Card Stacking – the most insidious and often the hardest to recognize… Because when done properly it reads like a completely unbreakable convincing argument as it presents nothing but facts that support the viewpoint being pushed. That’s easy… Problem is it omits anything that disagrees. Religion prior to the enlightenment was the MASTER of this – actively stamping out anything that disagreed with their agenda. Many people don’t realize that things like book burnings are EXACTLY this type of mind control… but so are things like people saying “there’s less IE users today because it’s share dropped to 48%”. Percentages are an all-time GREAT at pulling this off as the majority of people lack the brain cells to rub together and say “wait, a percentage of what?” – Polling agencies pull this all the time; you want to make a liberalist agenda look popular in a poll, go ask a thousand people on the lower east side of New York City… you want to flip the result around, do it on Manhattan island near the east river.

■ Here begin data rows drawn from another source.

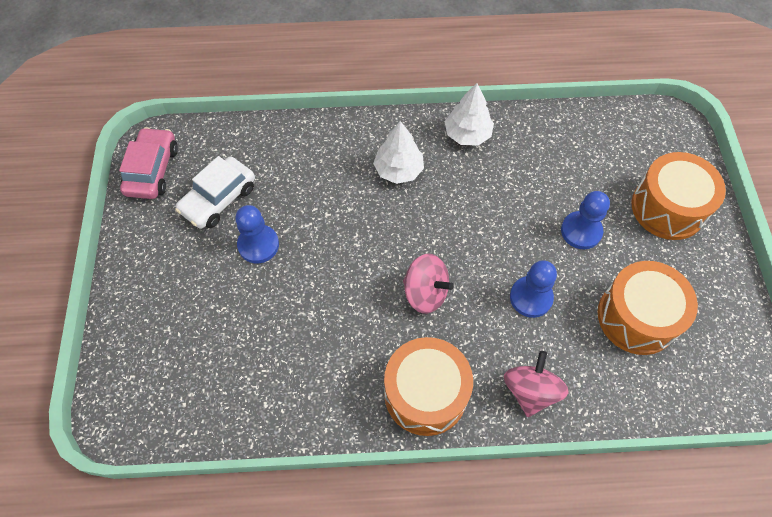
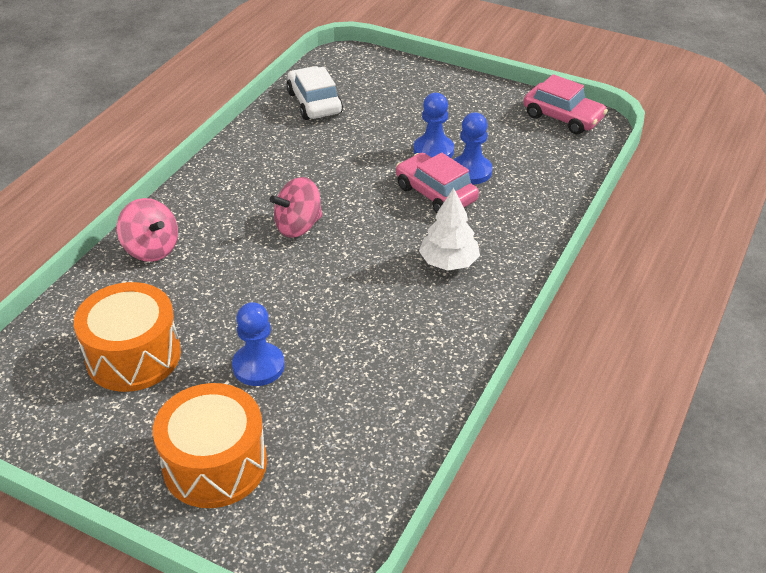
camera: 120 degrees right, 20 degrees down
white car [175,156,255,229] -> white car moved to [286,66,343,120]
orange drum [384,337,473,436] -> none
white tree [444,83,494,146] -> none
blue pawn [510,260,557,318] -> blue pawn moved to [454,113,493,184]
none -> pink car [396,153,479,213]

Some polling agencies will even poll 10,000 people, and then reject 9,000 of those as “invalid” keeping the thousand who make their viewpoint stick. “of 1,000 people polled”…
Some of these aren’t easy to do, others are too easy and can lose effectiveness if overdone… but if you can master them, you can effectively shove two fingers up your users nose and drag them wherever you want.
As true masters of it like Joseph Goebbels, Martin Luther King, Ghandi, JFK, Sergei Eisenstein, and countless religious leaders ranging from Pope’s to Cultists have proven time and time again. You master these, and it’s a hop skip and a jump away from being able to convince people that if they dress in purple robes and drink the cyanide laced yogurt, the aliens from behind Haley’s comet will come down and take you to Starbase Koloth.
At which point getting them to visit a website regularly is a piece of cake.